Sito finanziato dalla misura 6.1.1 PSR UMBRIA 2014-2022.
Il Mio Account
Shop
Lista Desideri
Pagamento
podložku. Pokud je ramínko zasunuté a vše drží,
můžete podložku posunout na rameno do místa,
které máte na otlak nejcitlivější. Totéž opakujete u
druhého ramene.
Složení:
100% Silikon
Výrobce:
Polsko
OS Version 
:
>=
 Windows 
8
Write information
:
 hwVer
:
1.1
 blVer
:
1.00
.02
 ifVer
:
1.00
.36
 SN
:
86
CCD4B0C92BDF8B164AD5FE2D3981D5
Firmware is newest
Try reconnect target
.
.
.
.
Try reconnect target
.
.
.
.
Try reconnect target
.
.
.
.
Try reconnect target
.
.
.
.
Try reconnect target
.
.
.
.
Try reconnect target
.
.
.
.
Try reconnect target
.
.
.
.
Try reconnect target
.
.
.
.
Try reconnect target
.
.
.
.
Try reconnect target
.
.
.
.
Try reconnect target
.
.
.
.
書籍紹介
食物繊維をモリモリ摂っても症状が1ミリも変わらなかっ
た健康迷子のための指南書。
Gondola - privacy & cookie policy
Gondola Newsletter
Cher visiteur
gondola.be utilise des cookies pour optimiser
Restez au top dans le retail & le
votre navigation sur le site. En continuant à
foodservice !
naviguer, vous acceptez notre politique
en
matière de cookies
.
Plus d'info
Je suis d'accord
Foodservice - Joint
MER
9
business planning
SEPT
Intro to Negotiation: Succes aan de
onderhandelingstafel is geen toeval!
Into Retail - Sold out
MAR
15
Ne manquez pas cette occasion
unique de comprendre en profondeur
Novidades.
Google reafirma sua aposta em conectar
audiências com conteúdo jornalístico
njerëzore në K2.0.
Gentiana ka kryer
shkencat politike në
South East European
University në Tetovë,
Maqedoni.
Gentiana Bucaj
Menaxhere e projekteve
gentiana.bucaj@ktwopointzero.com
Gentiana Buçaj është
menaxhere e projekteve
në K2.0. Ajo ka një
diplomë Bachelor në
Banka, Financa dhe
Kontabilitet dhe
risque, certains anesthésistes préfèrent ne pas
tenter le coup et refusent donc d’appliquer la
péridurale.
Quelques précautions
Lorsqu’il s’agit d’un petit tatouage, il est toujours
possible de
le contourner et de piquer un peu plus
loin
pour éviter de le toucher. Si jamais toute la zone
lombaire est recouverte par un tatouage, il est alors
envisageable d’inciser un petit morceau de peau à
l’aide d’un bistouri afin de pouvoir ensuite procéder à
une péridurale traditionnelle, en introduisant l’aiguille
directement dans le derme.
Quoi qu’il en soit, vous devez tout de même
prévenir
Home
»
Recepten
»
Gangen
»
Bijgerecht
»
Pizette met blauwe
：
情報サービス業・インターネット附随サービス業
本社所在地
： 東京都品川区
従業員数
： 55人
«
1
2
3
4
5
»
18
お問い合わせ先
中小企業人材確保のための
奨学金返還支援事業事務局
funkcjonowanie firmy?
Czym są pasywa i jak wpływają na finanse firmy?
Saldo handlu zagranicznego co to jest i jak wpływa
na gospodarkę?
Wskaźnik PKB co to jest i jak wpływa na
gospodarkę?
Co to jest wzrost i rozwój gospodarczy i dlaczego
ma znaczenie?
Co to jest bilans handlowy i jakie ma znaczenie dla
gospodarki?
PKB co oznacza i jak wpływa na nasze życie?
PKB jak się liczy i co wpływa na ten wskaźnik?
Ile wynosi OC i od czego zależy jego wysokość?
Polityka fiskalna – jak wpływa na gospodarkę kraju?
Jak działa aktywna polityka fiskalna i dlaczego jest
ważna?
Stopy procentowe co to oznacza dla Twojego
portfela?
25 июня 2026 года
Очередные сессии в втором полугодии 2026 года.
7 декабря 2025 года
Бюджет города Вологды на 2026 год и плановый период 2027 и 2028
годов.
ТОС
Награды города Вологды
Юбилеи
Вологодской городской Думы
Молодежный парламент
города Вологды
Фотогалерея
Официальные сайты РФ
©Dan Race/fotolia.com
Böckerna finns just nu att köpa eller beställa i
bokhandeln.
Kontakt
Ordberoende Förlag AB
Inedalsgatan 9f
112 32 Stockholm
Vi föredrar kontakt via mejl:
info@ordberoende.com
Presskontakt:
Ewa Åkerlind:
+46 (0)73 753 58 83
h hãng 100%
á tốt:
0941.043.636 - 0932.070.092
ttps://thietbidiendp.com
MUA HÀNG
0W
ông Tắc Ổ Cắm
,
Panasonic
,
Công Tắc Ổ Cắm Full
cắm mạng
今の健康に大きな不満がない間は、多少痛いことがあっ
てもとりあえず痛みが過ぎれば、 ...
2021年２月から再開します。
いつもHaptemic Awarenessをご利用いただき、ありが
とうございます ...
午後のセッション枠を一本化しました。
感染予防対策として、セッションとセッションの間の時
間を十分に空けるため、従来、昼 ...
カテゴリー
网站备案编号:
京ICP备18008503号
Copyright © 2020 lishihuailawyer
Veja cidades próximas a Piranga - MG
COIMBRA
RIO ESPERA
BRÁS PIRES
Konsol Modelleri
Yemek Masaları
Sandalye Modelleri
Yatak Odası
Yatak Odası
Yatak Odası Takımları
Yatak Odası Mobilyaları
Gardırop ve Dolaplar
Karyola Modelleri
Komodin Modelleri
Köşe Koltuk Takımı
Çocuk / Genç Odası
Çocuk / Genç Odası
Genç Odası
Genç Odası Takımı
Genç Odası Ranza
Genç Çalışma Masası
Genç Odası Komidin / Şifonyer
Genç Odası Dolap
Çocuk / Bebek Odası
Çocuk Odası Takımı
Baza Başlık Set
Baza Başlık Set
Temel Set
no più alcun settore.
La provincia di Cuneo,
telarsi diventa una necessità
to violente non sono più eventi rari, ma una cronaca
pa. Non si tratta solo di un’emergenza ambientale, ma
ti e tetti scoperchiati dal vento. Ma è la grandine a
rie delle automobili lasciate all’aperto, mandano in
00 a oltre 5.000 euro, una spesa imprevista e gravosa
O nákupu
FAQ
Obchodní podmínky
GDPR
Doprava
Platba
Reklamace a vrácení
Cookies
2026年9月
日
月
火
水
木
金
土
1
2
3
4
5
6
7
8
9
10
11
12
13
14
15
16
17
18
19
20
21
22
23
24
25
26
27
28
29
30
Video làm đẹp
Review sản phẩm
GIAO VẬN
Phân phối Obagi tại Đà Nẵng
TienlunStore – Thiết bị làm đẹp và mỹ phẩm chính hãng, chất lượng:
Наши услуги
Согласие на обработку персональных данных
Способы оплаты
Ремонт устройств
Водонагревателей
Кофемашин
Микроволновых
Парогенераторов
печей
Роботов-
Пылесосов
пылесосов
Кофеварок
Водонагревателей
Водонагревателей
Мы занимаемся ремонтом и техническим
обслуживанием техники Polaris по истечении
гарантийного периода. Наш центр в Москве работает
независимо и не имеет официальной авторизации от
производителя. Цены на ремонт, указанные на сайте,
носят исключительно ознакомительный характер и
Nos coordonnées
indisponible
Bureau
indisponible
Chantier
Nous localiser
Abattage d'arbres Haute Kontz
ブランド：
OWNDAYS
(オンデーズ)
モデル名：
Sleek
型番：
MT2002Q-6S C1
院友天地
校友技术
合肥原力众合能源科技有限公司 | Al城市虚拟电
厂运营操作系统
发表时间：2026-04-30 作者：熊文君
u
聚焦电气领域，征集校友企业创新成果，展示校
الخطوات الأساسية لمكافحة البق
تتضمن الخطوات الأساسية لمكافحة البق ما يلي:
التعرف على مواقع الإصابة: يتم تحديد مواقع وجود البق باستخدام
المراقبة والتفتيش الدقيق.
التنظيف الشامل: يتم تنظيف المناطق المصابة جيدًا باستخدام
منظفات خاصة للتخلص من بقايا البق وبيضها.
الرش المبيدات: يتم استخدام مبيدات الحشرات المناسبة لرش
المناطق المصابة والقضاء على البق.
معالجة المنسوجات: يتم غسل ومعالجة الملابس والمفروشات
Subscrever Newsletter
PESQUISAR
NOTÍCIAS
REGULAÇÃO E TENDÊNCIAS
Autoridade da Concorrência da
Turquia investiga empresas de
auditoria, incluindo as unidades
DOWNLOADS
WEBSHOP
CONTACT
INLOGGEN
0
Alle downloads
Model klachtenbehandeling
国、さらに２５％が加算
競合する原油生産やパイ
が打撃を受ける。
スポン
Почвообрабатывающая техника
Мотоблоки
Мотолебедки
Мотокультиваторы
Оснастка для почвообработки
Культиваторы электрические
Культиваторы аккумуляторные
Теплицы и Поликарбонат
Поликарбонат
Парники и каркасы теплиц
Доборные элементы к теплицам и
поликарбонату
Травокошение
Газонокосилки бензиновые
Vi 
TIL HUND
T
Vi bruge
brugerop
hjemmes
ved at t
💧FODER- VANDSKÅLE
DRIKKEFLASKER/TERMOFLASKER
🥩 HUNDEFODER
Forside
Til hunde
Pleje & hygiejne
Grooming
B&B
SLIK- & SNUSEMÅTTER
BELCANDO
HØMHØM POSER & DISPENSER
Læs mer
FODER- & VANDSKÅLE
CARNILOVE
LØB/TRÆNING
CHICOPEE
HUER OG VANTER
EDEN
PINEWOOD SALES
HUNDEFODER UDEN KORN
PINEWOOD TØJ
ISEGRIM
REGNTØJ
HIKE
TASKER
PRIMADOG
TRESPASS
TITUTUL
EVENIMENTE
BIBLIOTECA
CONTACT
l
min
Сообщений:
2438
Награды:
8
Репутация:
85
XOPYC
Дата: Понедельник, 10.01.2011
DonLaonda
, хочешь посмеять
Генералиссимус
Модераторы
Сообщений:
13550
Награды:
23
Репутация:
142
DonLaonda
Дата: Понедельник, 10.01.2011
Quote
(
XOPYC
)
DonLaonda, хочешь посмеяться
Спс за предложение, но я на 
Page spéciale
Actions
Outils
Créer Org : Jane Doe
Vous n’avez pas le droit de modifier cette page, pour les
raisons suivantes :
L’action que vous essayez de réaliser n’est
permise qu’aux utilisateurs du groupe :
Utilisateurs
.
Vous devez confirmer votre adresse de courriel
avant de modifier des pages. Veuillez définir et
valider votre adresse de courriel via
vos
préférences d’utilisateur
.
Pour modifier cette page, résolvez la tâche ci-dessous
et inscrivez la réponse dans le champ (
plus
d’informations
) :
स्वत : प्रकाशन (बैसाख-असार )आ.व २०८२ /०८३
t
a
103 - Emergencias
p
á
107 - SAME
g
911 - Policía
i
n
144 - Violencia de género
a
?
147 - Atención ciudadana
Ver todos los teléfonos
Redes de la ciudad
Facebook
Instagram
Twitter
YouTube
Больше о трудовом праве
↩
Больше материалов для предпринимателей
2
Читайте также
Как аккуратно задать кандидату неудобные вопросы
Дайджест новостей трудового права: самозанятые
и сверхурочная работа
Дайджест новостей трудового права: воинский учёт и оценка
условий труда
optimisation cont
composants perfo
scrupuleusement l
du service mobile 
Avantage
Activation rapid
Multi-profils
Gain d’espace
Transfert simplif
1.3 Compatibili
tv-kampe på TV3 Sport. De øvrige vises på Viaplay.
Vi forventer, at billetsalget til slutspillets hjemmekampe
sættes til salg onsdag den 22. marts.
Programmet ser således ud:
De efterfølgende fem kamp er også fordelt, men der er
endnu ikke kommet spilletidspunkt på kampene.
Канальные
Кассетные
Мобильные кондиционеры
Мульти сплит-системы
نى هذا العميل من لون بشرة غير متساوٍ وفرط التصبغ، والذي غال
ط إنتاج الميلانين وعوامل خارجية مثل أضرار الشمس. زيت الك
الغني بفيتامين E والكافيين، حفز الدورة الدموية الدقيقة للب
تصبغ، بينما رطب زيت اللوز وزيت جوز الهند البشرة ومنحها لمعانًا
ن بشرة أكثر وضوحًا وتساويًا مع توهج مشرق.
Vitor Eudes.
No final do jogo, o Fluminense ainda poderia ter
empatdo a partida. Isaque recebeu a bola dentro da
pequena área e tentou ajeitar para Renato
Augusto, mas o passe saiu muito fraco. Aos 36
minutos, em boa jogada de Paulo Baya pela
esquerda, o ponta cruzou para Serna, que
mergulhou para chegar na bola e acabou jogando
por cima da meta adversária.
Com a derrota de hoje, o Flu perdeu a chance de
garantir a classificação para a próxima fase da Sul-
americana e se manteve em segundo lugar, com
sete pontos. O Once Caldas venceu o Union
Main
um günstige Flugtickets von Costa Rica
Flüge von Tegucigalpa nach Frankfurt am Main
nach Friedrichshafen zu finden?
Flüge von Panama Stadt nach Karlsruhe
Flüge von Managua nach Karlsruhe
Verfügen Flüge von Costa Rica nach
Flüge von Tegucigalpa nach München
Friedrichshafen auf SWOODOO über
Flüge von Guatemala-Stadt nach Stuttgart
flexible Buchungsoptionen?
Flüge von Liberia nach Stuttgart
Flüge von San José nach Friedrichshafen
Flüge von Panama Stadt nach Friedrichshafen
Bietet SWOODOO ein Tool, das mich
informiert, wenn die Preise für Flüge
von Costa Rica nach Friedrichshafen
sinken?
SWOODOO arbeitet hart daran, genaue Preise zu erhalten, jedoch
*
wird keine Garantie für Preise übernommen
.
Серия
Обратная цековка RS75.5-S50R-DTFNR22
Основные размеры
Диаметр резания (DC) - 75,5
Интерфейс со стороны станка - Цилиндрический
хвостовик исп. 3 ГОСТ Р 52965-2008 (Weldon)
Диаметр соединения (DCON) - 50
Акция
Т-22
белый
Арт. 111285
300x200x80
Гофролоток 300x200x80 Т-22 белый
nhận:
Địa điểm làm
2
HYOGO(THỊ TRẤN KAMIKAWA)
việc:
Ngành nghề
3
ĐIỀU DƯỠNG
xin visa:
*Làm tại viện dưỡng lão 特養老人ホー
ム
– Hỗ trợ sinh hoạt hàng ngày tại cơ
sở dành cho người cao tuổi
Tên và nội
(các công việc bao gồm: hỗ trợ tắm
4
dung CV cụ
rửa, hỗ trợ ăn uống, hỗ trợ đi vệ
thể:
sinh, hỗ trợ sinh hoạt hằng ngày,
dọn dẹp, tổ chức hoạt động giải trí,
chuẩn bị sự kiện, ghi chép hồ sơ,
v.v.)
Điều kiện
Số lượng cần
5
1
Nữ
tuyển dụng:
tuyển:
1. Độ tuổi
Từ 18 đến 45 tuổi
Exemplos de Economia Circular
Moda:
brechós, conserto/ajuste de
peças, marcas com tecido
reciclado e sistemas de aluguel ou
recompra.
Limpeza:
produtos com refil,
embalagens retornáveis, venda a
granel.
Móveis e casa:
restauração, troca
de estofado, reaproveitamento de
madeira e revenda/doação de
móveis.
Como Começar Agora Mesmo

· · · · ·

■ **Work instructions**
Where the string "firmy" appears in a line of the entries above, return that line.

■ **Answer below**
funkcjonowanie firmy?
Czym są pasywa i jak wpływają na finanse firmy?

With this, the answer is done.